Siblings are notorious for not being able to get along, at least during some point in their lives. Once they grow a bit older, they will probably become the best of friends, but it can be hard to see that if they are constantly bickering with one another at a young age. Luckily for your sanity, there are some ways you can expedite the metamorphosis from siblings who barely tolerate each other to close friends who truly value each other’s company.
Lead By Example
If you are having a small argument with your spouse or one of your children, settle it with them in a calm, cool manner. Show your children what it means to be respectful towards the person you are having a disagreement with, even if you are upset with them.

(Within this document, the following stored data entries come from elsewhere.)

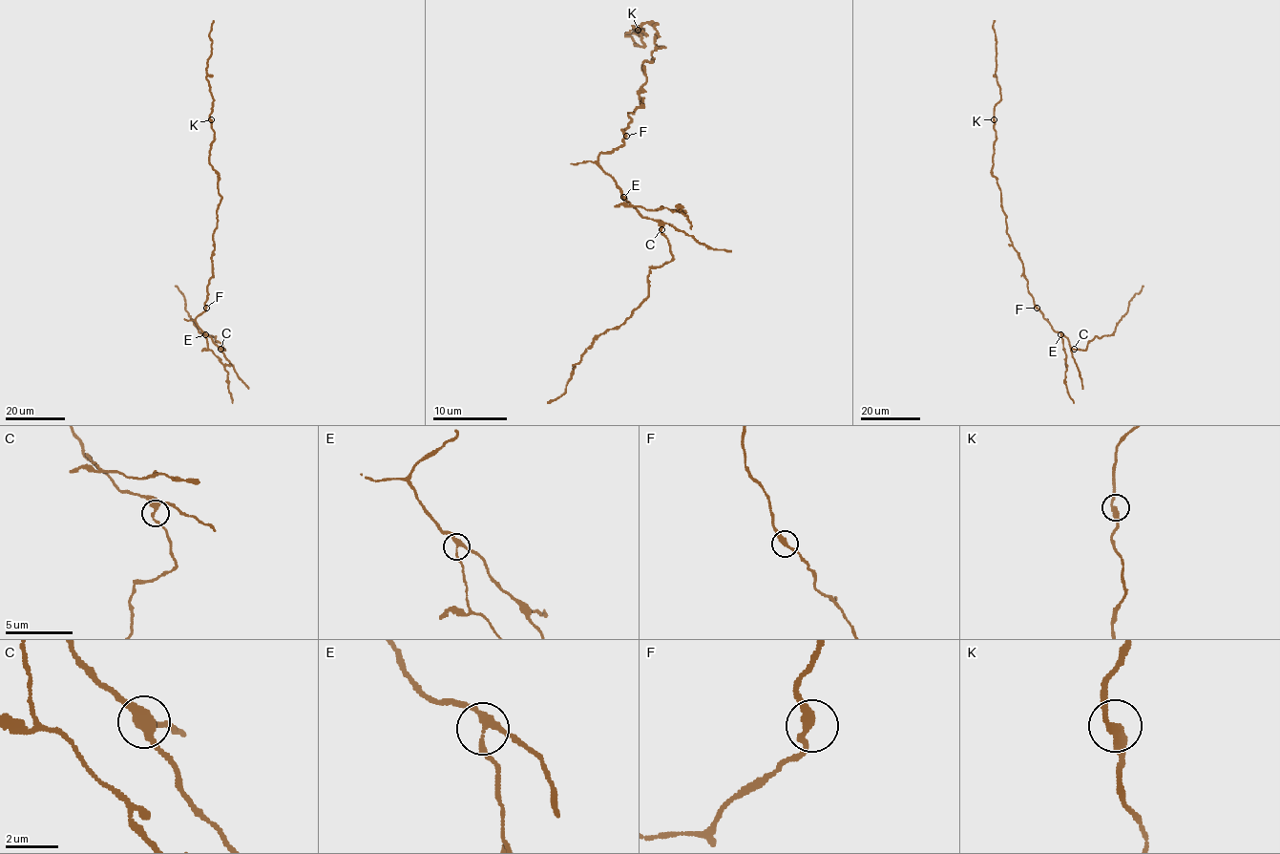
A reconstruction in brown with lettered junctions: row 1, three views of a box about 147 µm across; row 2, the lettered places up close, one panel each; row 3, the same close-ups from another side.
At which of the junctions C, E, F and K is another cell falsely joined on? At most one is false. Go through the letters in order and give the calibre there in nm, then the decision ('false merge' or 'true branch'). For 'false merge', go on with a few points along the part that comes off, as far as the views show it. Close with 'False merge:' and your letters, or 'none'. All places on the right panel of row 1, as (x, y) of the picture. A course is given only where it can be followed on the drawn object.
C: 240 nm | true branch
E: 240 nm | false merge | (1061, 334), (1066, 366), (1065, 384), (1074, 402)
F: 300 nm | true branch
K: 280 nm | true branch
False merge: E

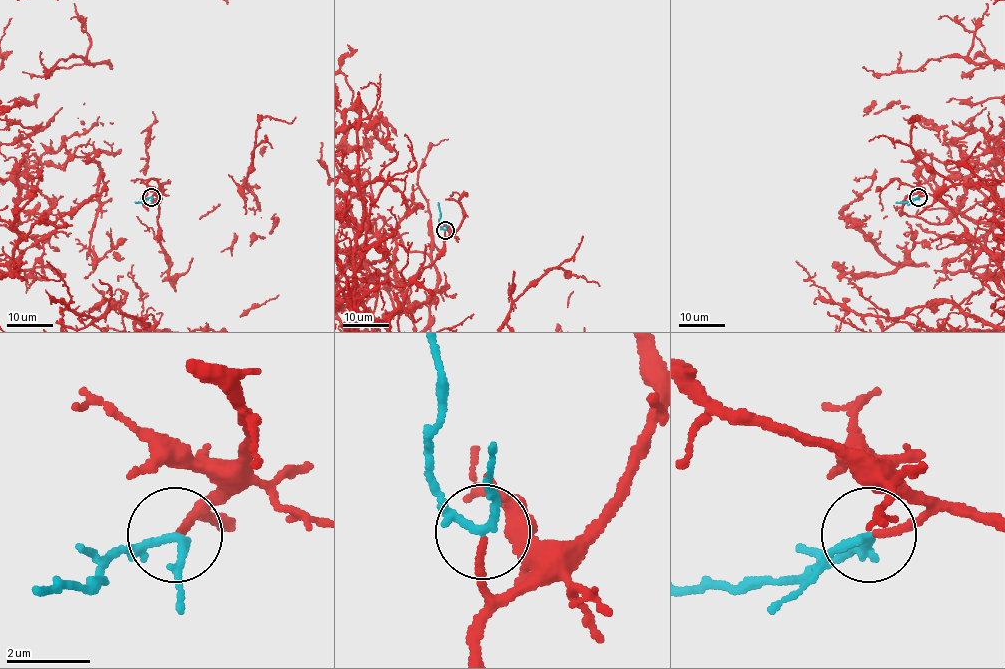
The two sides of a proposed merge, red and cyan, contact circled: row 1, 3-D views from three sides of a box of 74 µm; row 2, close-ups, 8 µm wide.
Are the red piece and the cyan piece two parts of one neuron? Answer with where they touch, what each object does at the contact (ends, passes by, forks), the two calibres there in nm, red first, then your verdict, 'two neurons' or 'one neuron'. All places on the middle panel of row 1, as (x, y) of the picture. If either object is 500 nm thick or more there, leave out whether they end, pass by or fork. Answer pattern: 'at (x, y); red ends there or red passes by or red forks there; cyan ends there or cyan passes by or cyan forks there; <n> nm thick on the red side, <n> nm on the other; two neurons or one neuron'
at (445, 230); red ends there; cyan passes by; 160 nm thick on the red side, 170 nm on the other; one neuron

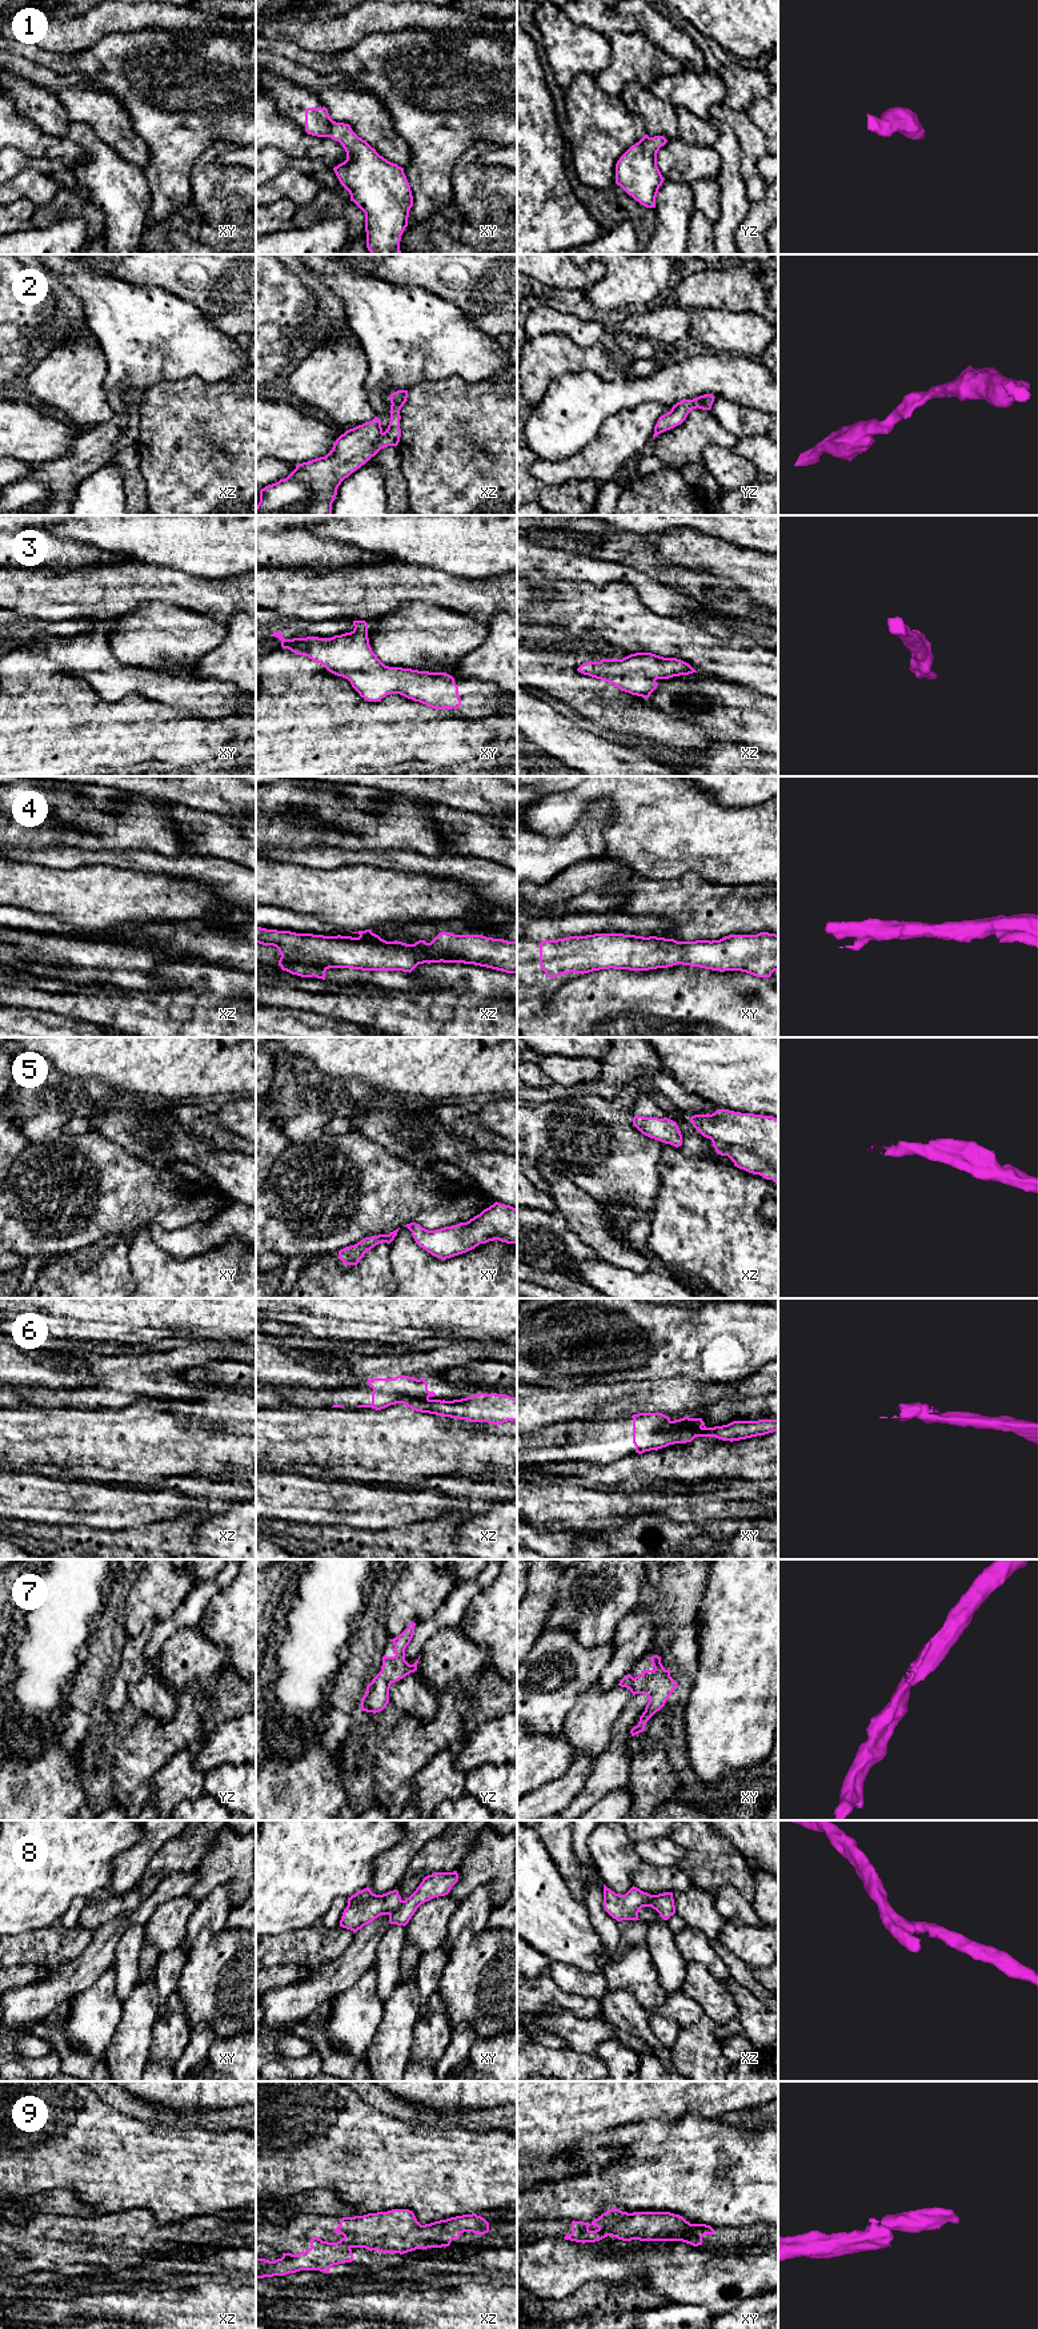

Major arguments with spouses should be resolved when children are not around, but if you are only having a small spat (like over dinner plans), demonstrate to your children how to listen to what the other person has to say, respond in a healthy way, and come to a compromise.
Set Rules and Stick to Them
Let your children know from the time they’re infants that they are expected to treat others with love and kindness. For younger children, it can help to post these “rules” around the house as a reminder. A good craft idea is to have your children draw or paint pictures of what they feel it means to be kind to others, and you can hang these up along with the rules. Then, if you witness one of your children being rude or mean to the other, lightly punish him or her with a timeout or something similar and explain why he or she is being punished.
Let Them Work It Out
Unless an argument becomes physically or verbally abusive between your children, you should try to let them solve their arguments themselves. Stepping in every time they start to fight over something takes away the opportunity for them to build conflict resolution skills. You may still have to serve as a mediator while they’re younger and less articulate, but once they grow older and have the capability to solve their own problems, let them do just that.
Help Them Make Gifts For Each Other
This is one of the main activities that helps your children gain an appreciation for and understanding of the interests and wants of their sibling. The gifts don’t have to be fancy or expensive; have one child make a macaroni necklace for the other if the other child likes jewelry. Or, have your child construct a car out of modeling clay if their sibling enjoys playing with toy cars. The child making the craft will develop new skills and will learn how to consider the sibling's feelings and treat him or her with love and respect.